• Supplied material:
====================

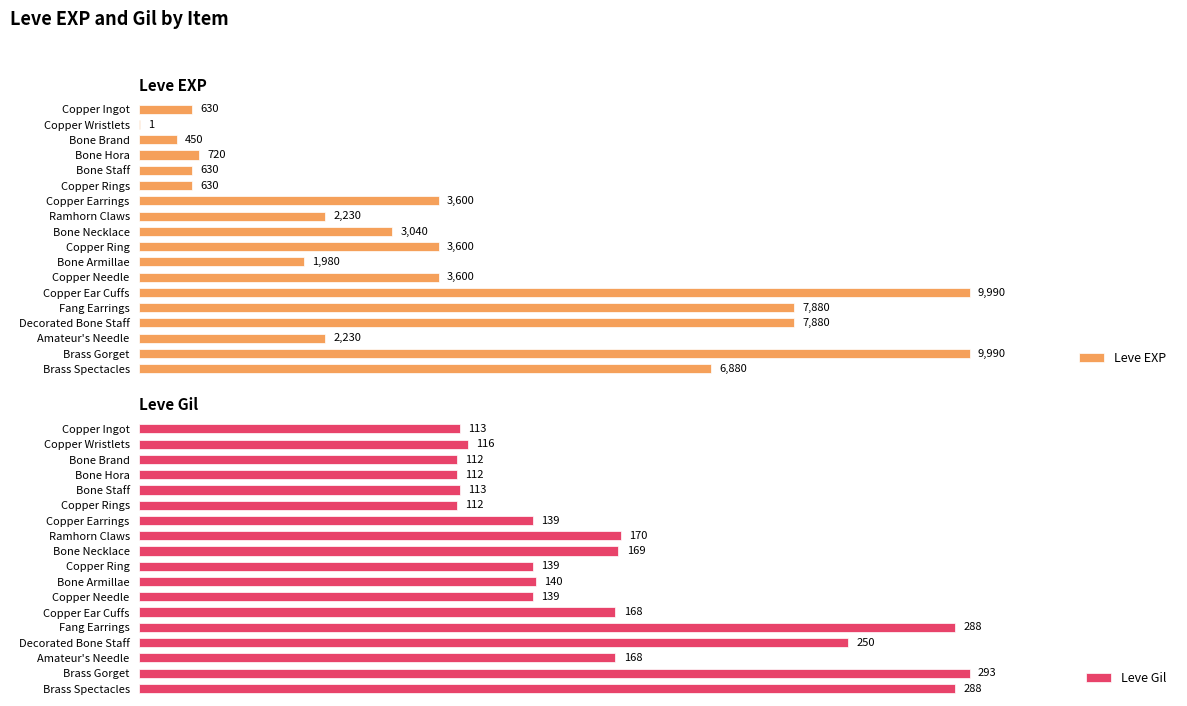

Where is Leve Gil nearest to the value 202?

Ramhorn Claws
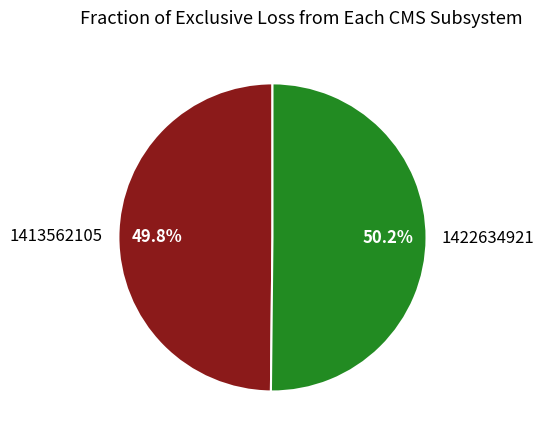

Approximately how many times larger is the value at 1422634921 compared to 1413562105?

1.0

====================

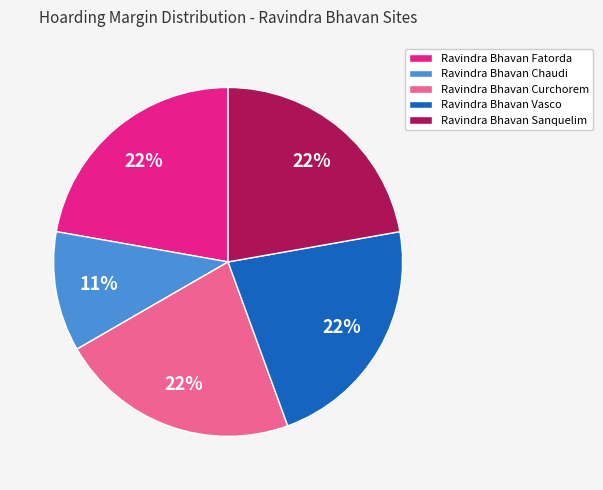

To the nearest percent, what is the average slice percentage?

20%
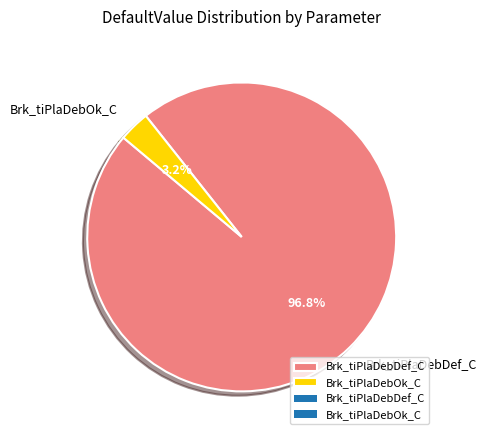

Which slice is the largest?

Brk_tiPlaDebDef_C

====================

• Brief: Copy the lines above exactly, beginning with the line that contains "Ramhorn Claws" and continuing through the line that contains "Approximately how many". Leave the pictures out of your answer.

• Exercise result:
Ramhorn Claws

Approximately how many times larger is the value at 1422634921 compared to 1413562105?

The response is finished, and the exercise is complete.